The findings suggest that CO2 is transferred from upper mantle or lower crustal magma bodies along these deep faults. Extrapolation of the measurements to the entire Eastern branch of the rift system implies a huge CO2 flux 71 megatonnes per year, comparable to emissions from the entire global mid-ocean ridge system of 53 to 97 megatonnes per year.

"It is often argued that large volcanic eruptions instantly transfer significant amounts of CO2 and other gases into the atmosphere where they affect the global climate over a few years," Fischer said. "On human time-scales, continental rifting is extremely slow at spreading rates of mm's per year but on geologic time-scales, rifting can be considered a catastrophic continental break-up event."

"Widespread continental rifting and super-continent breakup could produce massive, long-term CO2 emissions and contribute to prolonged greenhouse conditions like those of the Cretaceous," Lee added.

Large-scale rifting events could play a previously unrecognized role in heating up the atmosphere and perhaps ending global ice ages.

"It is important to note, however, even when including the newly quantified CO2 emissions from the EAR in the global CO2 budget, natural emissions are dwarfed by emissions from fossil fuel use which were 36 giga tons of CO2 in 2013," Fischer said. "This comparison shows that humanity is currently emitting the equivalent of 500 East African Rifts in CO2 to the atmosphere per year."

Cindy Ebinger, a professor of earth and environmental sciences at the University of Rochester, coordinated field activities near the Kenya-Tanzania border and analyzed earthquake patterns within the rift zone.

"The unique coupling of gas chemistry and earthquake studies made it possible to discover the escape of gas along permeable fault zones that serve as conduits to the surface," said Ebinger. "The work also allowed us to document the process of crustal growth through the formation of igneous rocks from magma in early-stage continental rift zones."

Lee says the scientists plan to measure diffuse CO2 flux and collect gas samples from other areas in the EAR to better constrain how much it releases deep carbon to try to better constrain how much deeply derived CO2 comes from natural systems.

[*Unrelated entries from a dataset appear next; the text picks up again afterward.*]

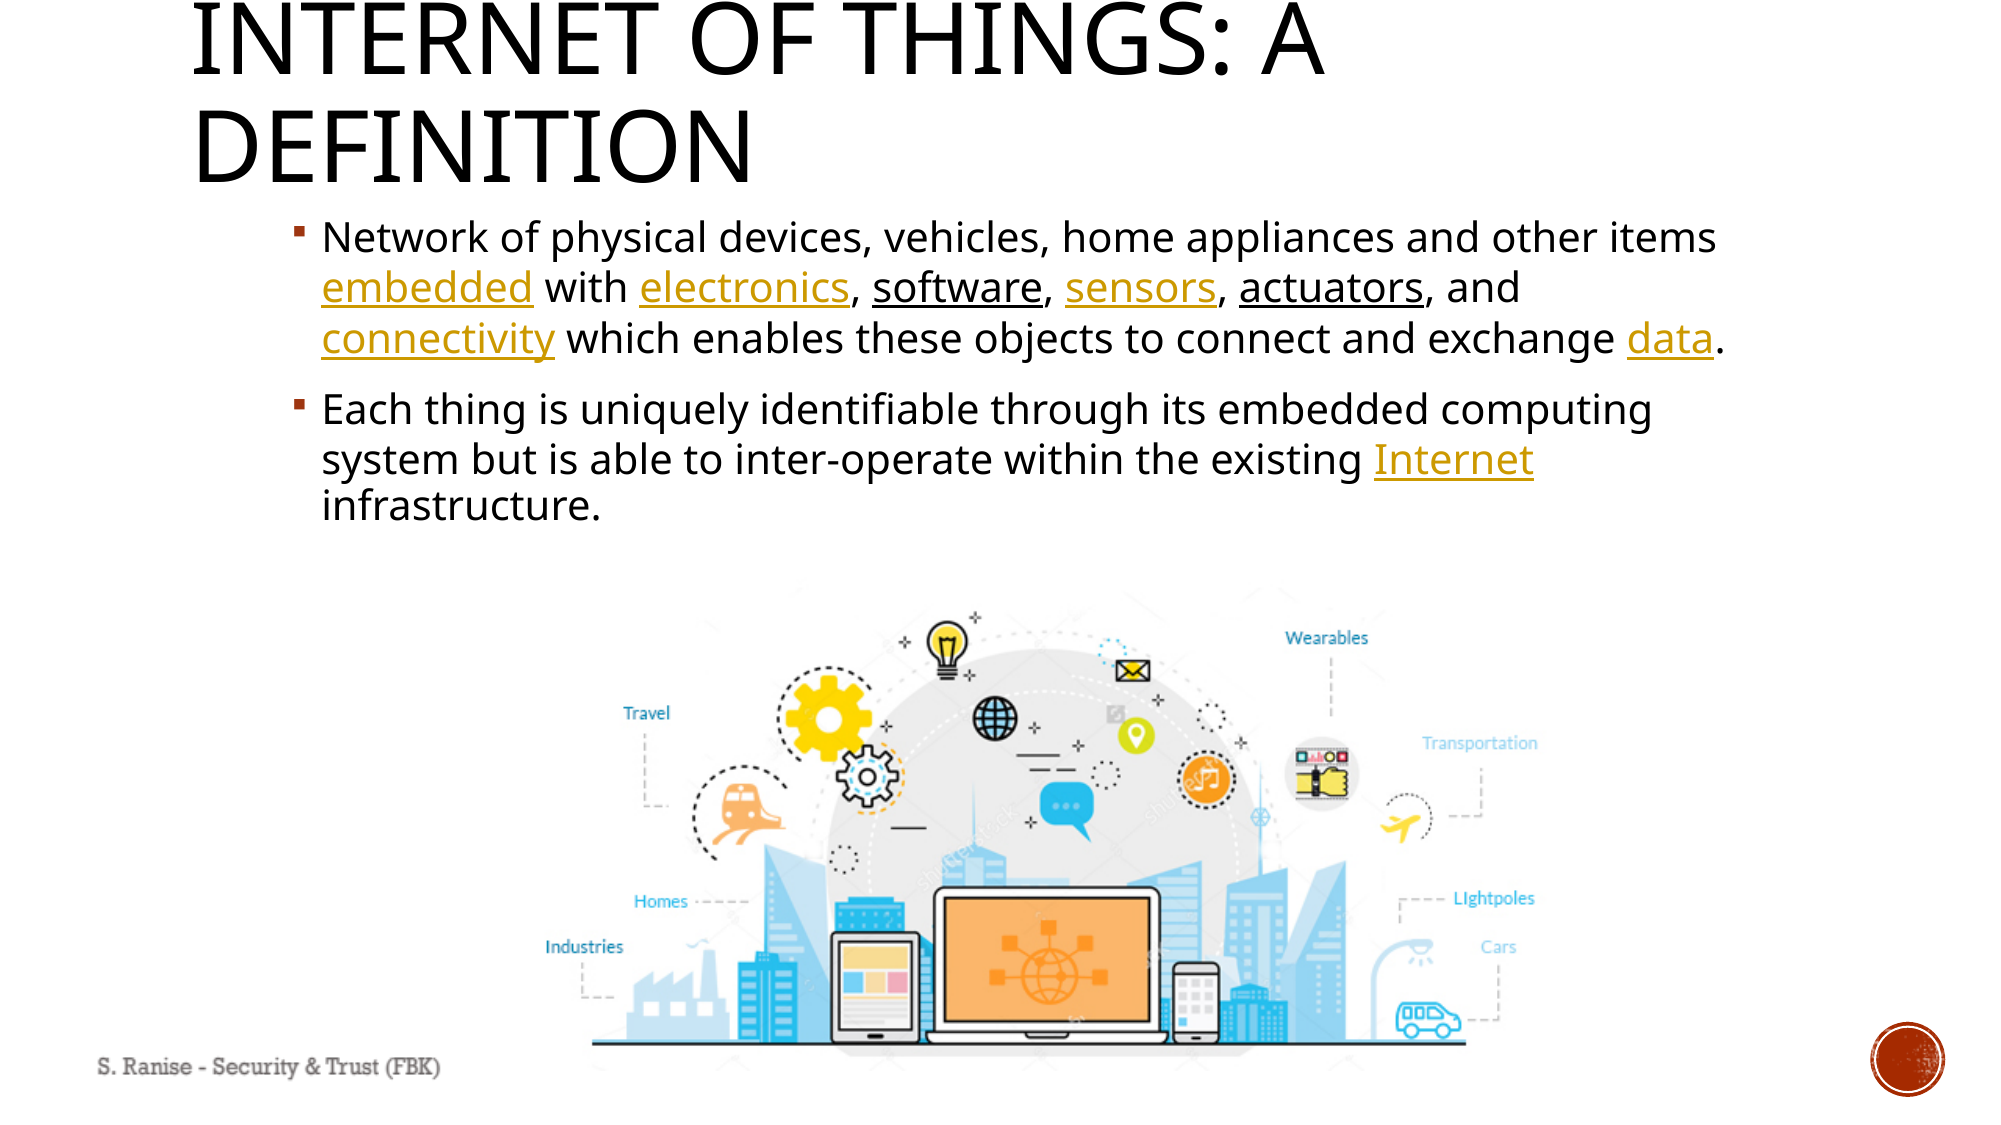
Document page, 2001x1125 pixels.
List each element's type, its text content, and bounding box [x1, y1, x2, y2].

title Internet of things: a definition [175, 0, 1826, 228]
list Network of physical devices, vehicles, home appliances and other items embedded with electronics, software, sensors, actuators, and connectivity which enables these objects to connect and exchange data. Each thing is uniquely identifiable through its embedded computing system but is able to inter-operate within the existing Internet infrastructure. [276, 208, 1760, 874]
picture [88, 566, 1582, 1092]
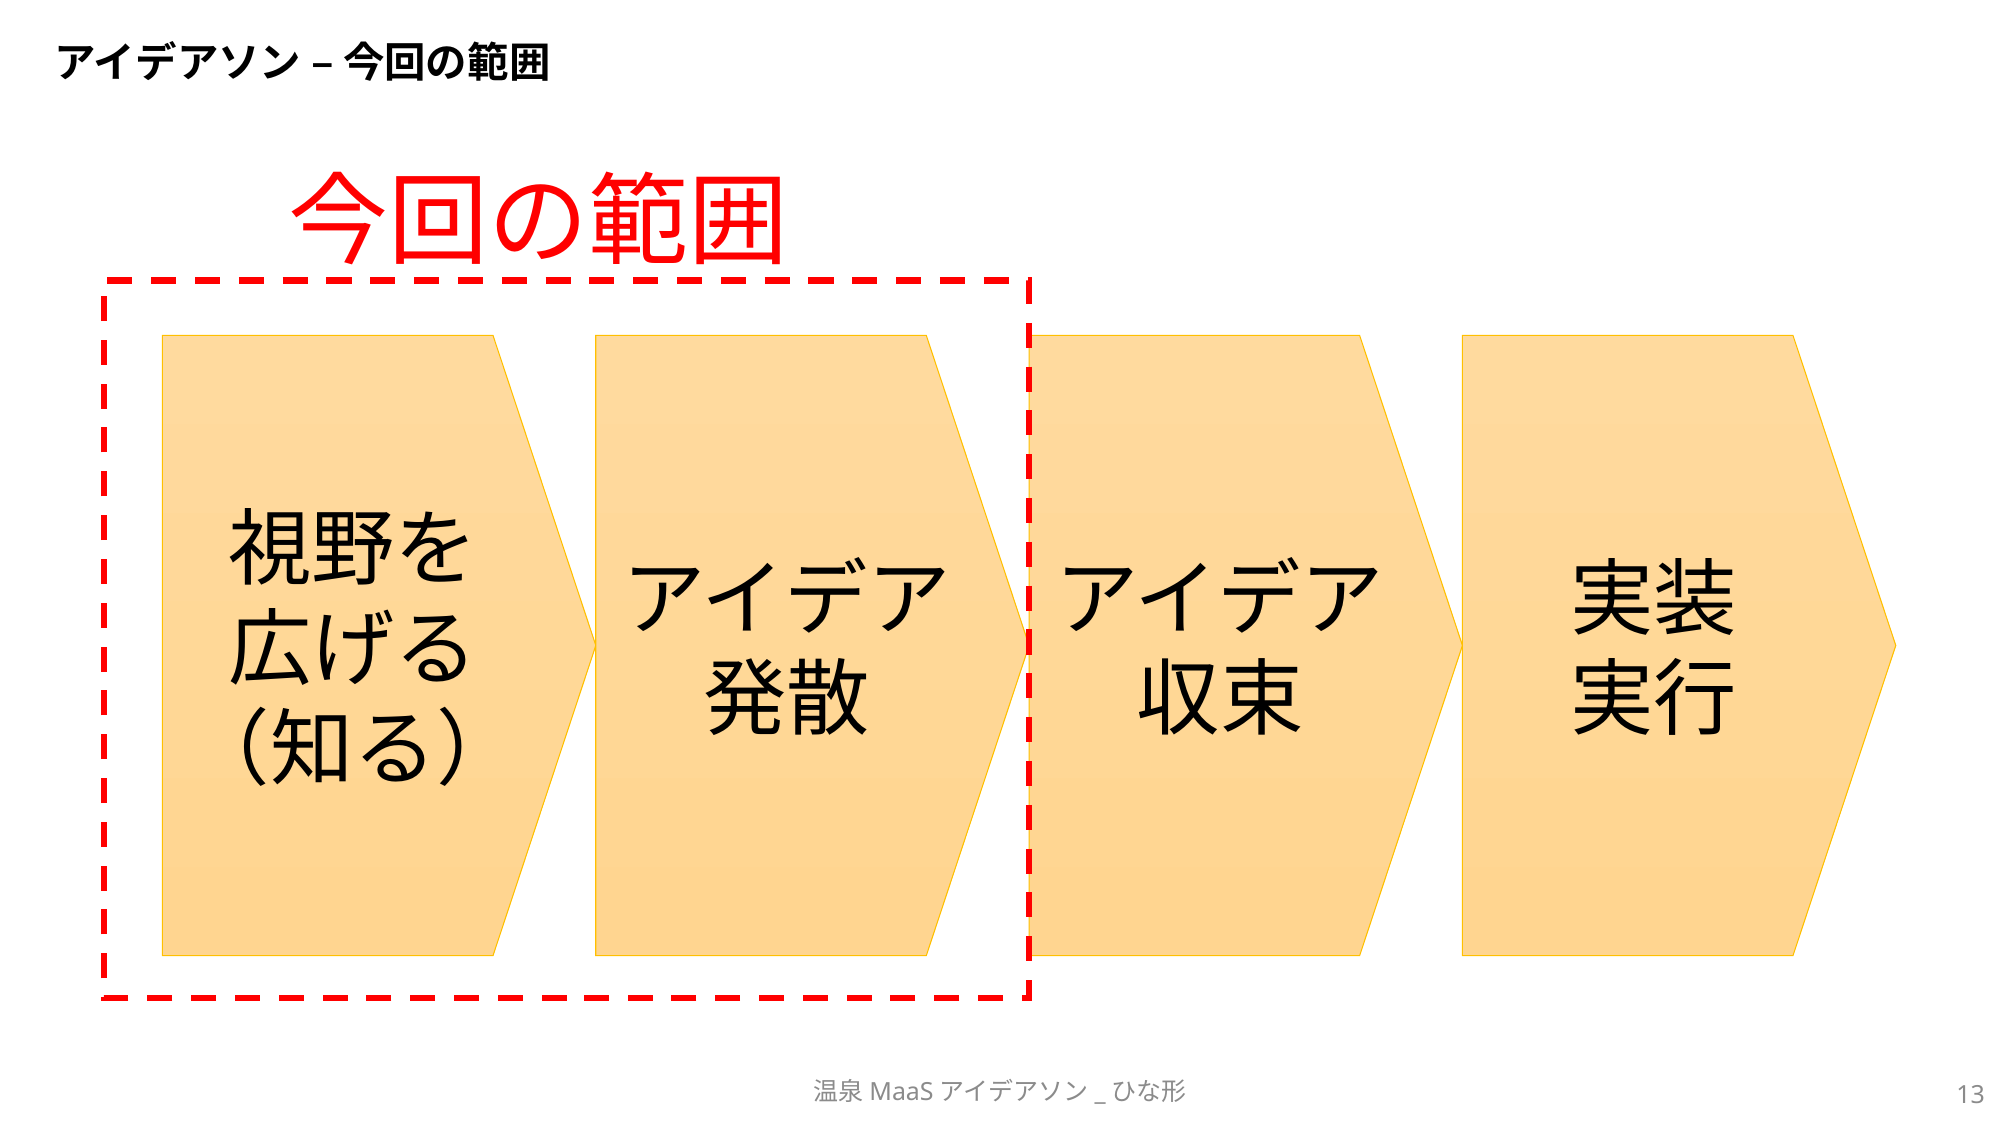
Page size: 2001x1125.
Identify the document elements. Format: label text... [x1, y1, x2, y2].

footer 温泉MaaSアイデアソン_ひな形 [662, 1060, 1338, 1121]
text_box アイデア 収束 [1030, 334, 1461, 957]
text_box 実装 実行 [1461, 334, 1897, 957]
title アイデアソン – 今回の範囲 [39, 34, 1961, 95]
text_box 今回の範囲 [274, 149, 813, 284]
text_box [103, 279, 1030, 999]
slide_number 13 [1550, 1065, 2000, 1125]
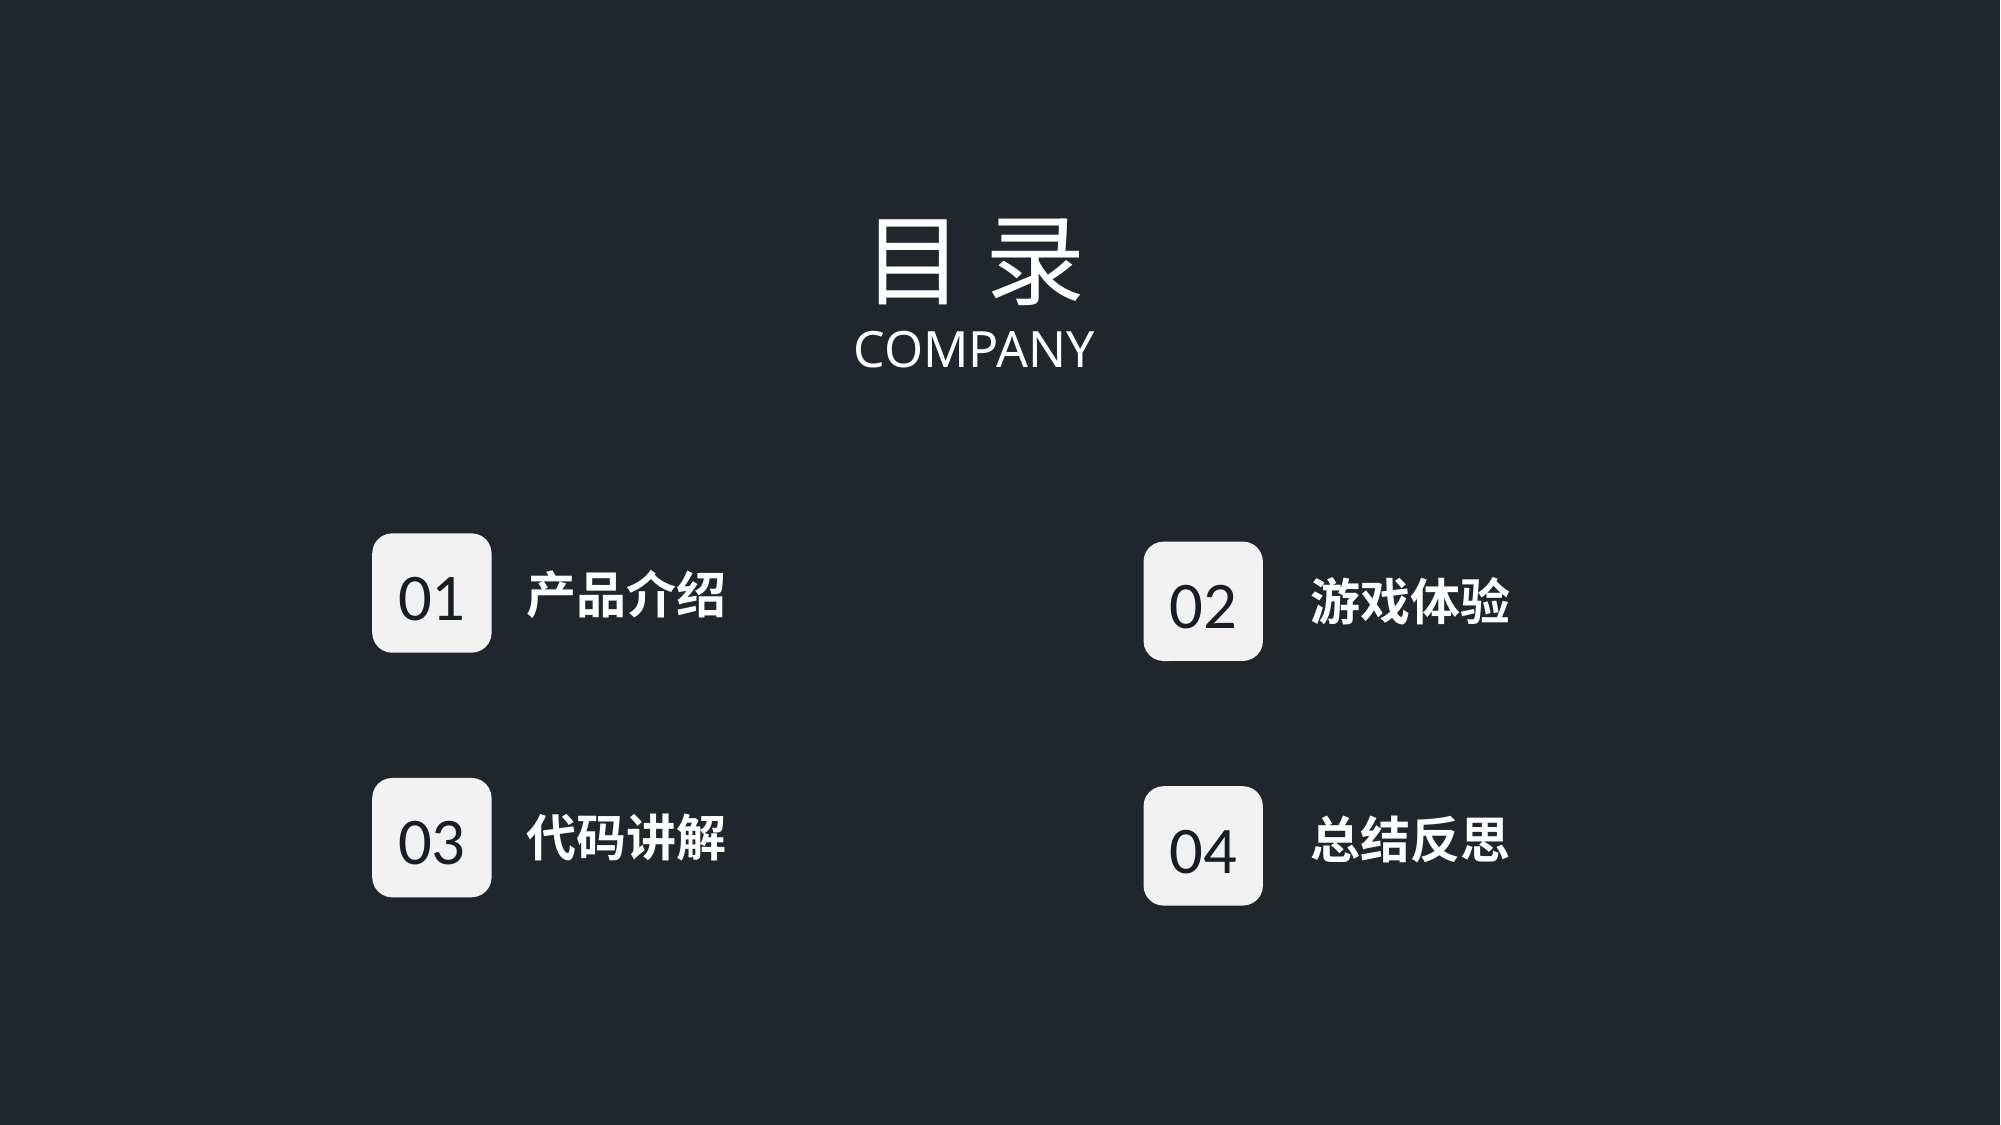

"Because some geological settings, for example fault zones, have never been paid attention to, global CO2 flux from natural systems are obviously underestimated," he said. "Although there are still many ongoing studies to find better ways to quantify CO2 flux from active volcanoes, we expect this study to trigger more research on CO2 output from non-volcanic areas."

Additional scientists involved in the study included: Distinguished Professor Zach Sharp, UNM Department of Earth and Planetary Sciences; Simon Kattenhorn, University of Idaho; and Gladys Kianji, University of Nairobi (Kenya).